The tasks below are basically separated from each other, so we can work in parallel.

 

 

--- 1.  LSC analog interface check (Joe/Koji)

   * check whitening filter

   * demodulation board check

    * check ADC connections

 

--- 2.  MC2 coil Dewhitening (Joe)

    * fix binary outputs.

    * FM9 must be the trigger of the binary outputs instead of FM10.

 

--- 3. 11MHz modulation depth (Kiwamu)

   * investigate why the depth is so low

 

--- 4. PEM DAQ name issue (Jenne)

   * change the name of seismic channels properly so that we can deal with the calibrated stuff

 

--- 5. phase adjustment for MC-PDH locking (Suresh)

 

--- 6. medm screens for C1LSC ()

    * make screens

 

 

 

  4144   Wed Jan 12 17:50:21 2011 josephbUpdateCDSWorked on c1lsc, MC2 screens

[josephb, osamu, kiwamu]

We worked over by the 1Y2 rack today, trying to debug why we didn't get any signal to the c1lsc ADC.

We turned off the power to the rack several times while examining cards, including the whitening filter board, AA board, and the REFL 33 demod board.  I will note, I incorrectly turned off power in the 1Y1 rack briefly. 

We noticed a small wire on the whitening filter board on the channel 5 path.  Rana suggested this was to part of a fix for the channels 4 and 5 having too much cross talk.  A trace was cut and this jumper added to fix that particular problem.

We confirmed would could pass signals through each individual channel on the AA and whitening filter boards.  When we put them back in, we did noticed a large offset when the inputs were not terminated.  After terminating all inputs, values at the ADC were reasonable, measuring on from 0 to about -20 counts.  We applied a 1 Hz, 0.1 Vpp signal and confirmed we saw the digital controls respond back with the correct sine wave.

We examined the REFL 33 demod board and confirmed it would work for demodulating 11 MHZ, although without tuning, the I and Q phases will not be exactly 90 degrees apart.

The REFL 33  I and Q outputs have been connected to the whitening board's 1 and 2 inputs, respectively.  Once Kiwamu  adds approriate LO and PD signals to the REFL 33 demod board he should be able to see the resulting I and Q signals digitally on the PD1 I and Q channels.

 

In an unrelated fix, we examined the suspensions screens, specifically the Dewhitening lights.  Turns out the lights were still looking at SW2 bit 7 instead of SW2 bit 5.  The actual front end models were using the correct bit (21 which corresponds to the 9th filter bank), so this was purely a display issue.  Tomorrow I'll take a look at the binary outputs and see why the analog filters aren't actually changing.

 

 

 

  4145   Wed Jan 12 22:19:54 2011 KojiUpdateIOOMC flakiness solved

[Koji Suresh Kiwamu]

Suresh modified the MC board to have +5V offset at the output. (To be reported in the separated elog)

The MC lock has not been obtained at this point.
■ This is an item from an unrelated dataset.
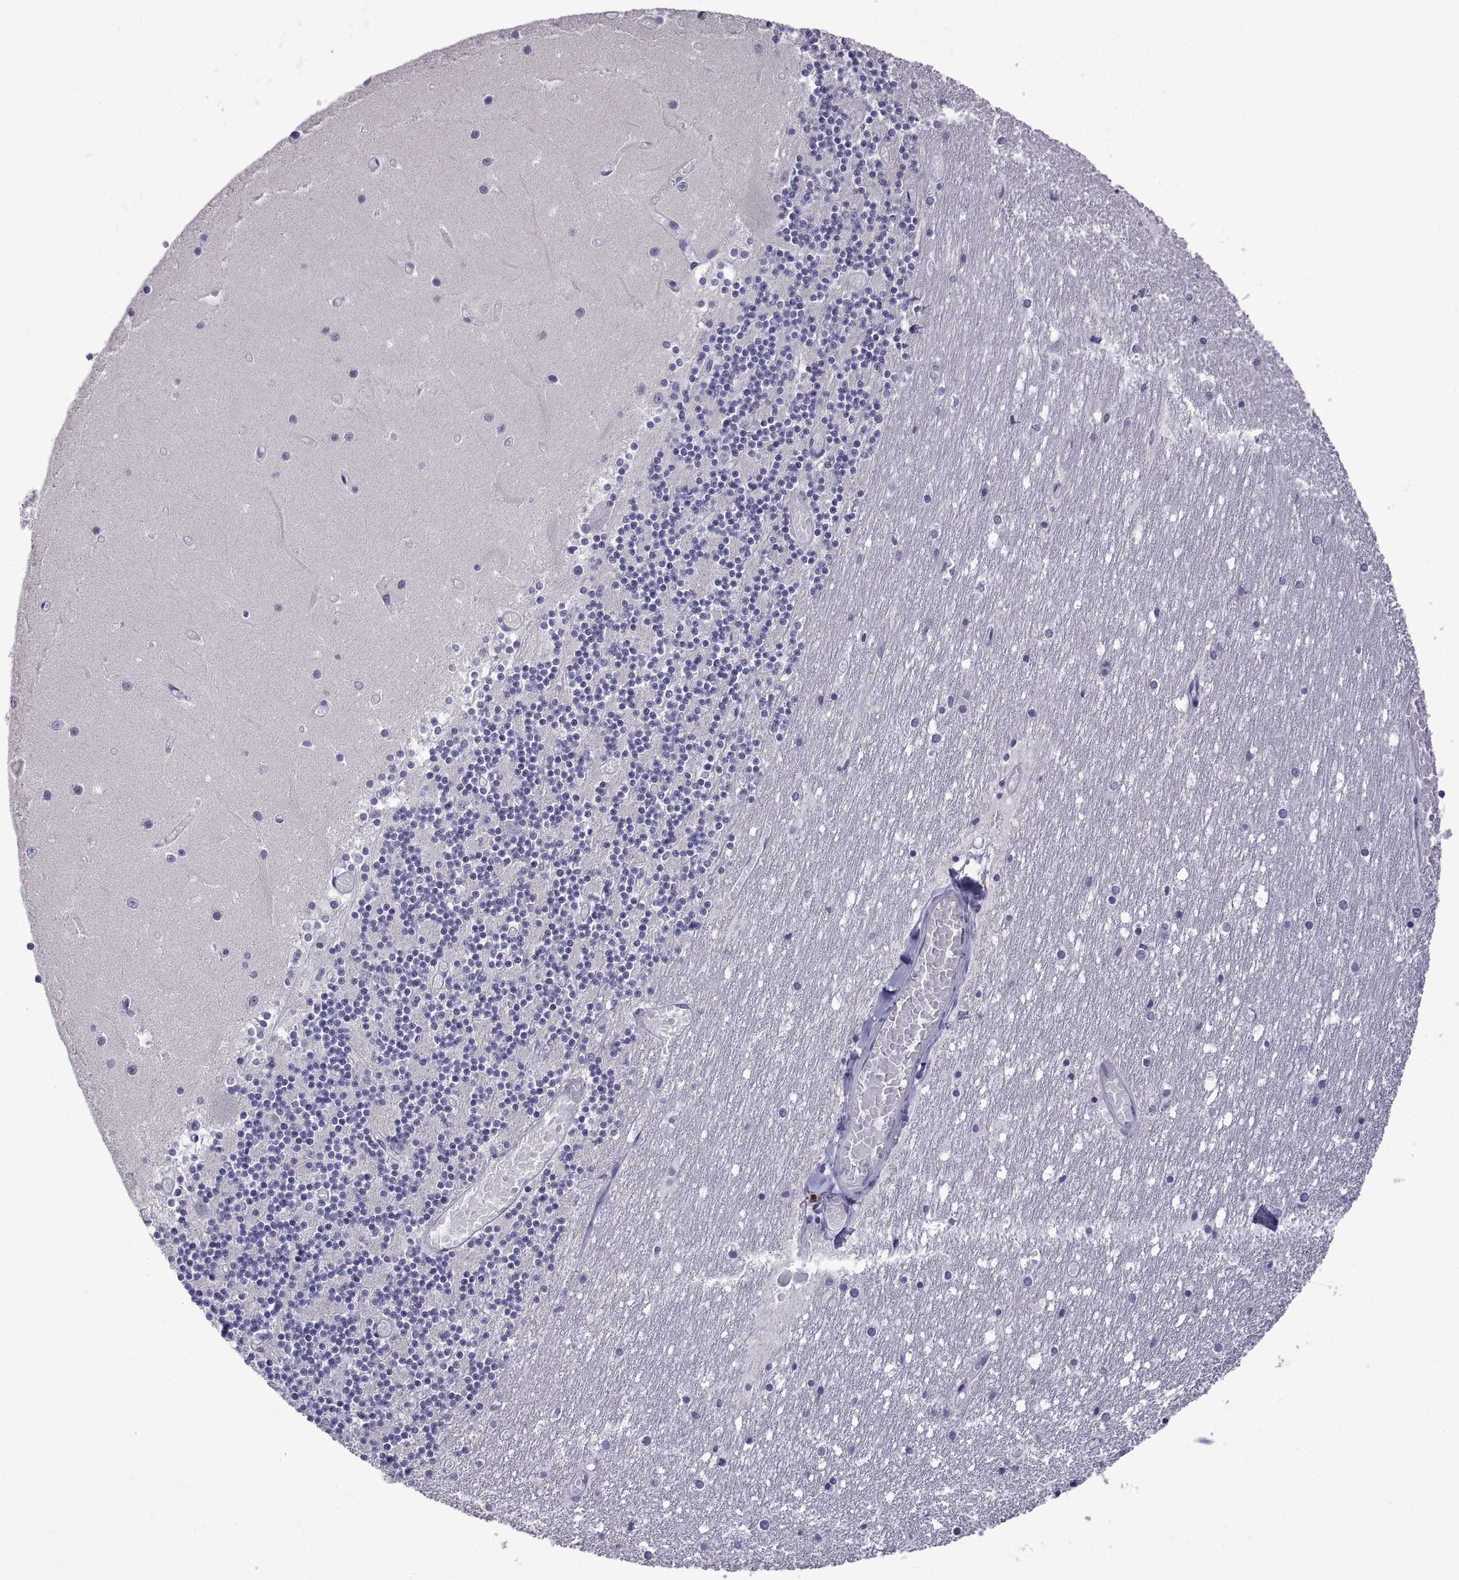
{"staining": {"intensity": "negative", "quantity": "none", "location": "none"}, "tissue": "cerebellum", "cell_type": "Cells in granular layer", "image_type": "normal", "snomed": [{"axis": "morphology", "description": "Normal tissue, NOS"}, {"axis": "topography", "description": "Cerebellum"}], "caption": "DAB (3,3'-diaminobenzidine) immunohistochemical staining of normal human cerebellum reveals no significant positivity in cells in granular layer.", "gene": "SPDYE10", "patient": {"sex": "female", "age": 28}}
An investigation revealed that there was very small (~5mVpp) PDH signal.

Kiwamu removed his triple resonant adapter and put the 50Ohm termination insted.
This restored the signal level normal although this changed the demodulation phase about 20deg.
We left the demodulation phase as it is because this is a temporary setup and the loss of the signal is not significant.

Now the MC is steadily locked with the single super boost.

  4146   Wed Jan 12 22:33:24 2011 kiwamuUpdateCDSMC2 dewhitening are healthy except for UR

I briefly checked the MC2 analog dewhitening filters.

It turned out that the switching of the dewhitening filters from epics worked correctly except for the UR path.

I couldn't get a healthy transfer function for the UR path probably because the UR monitor at the front panel on either the AI filter or the dewhitening filter maybe broken.

Need a check again.

Quote:  #4144

Tomorrow I'll take a look at the binary outputs and see why the analog filters aren't actually changing.

  4147   Wed Jan 12 22:39:16 2011 SureshUpdateIOOPut MC PZT offset onto MC board, instead of on awkward cart

Quote:

I can not think of any reason that the input impedance of 13kOhm between the pos/neg inputs produces such a big change at the output. In any case, the differential voltage between the pos/neg inputs produces a big output. But the output was just 2V or so. This means that the neg input was actually about zero volt. This ensures the principle of the summing amplifier of this kind.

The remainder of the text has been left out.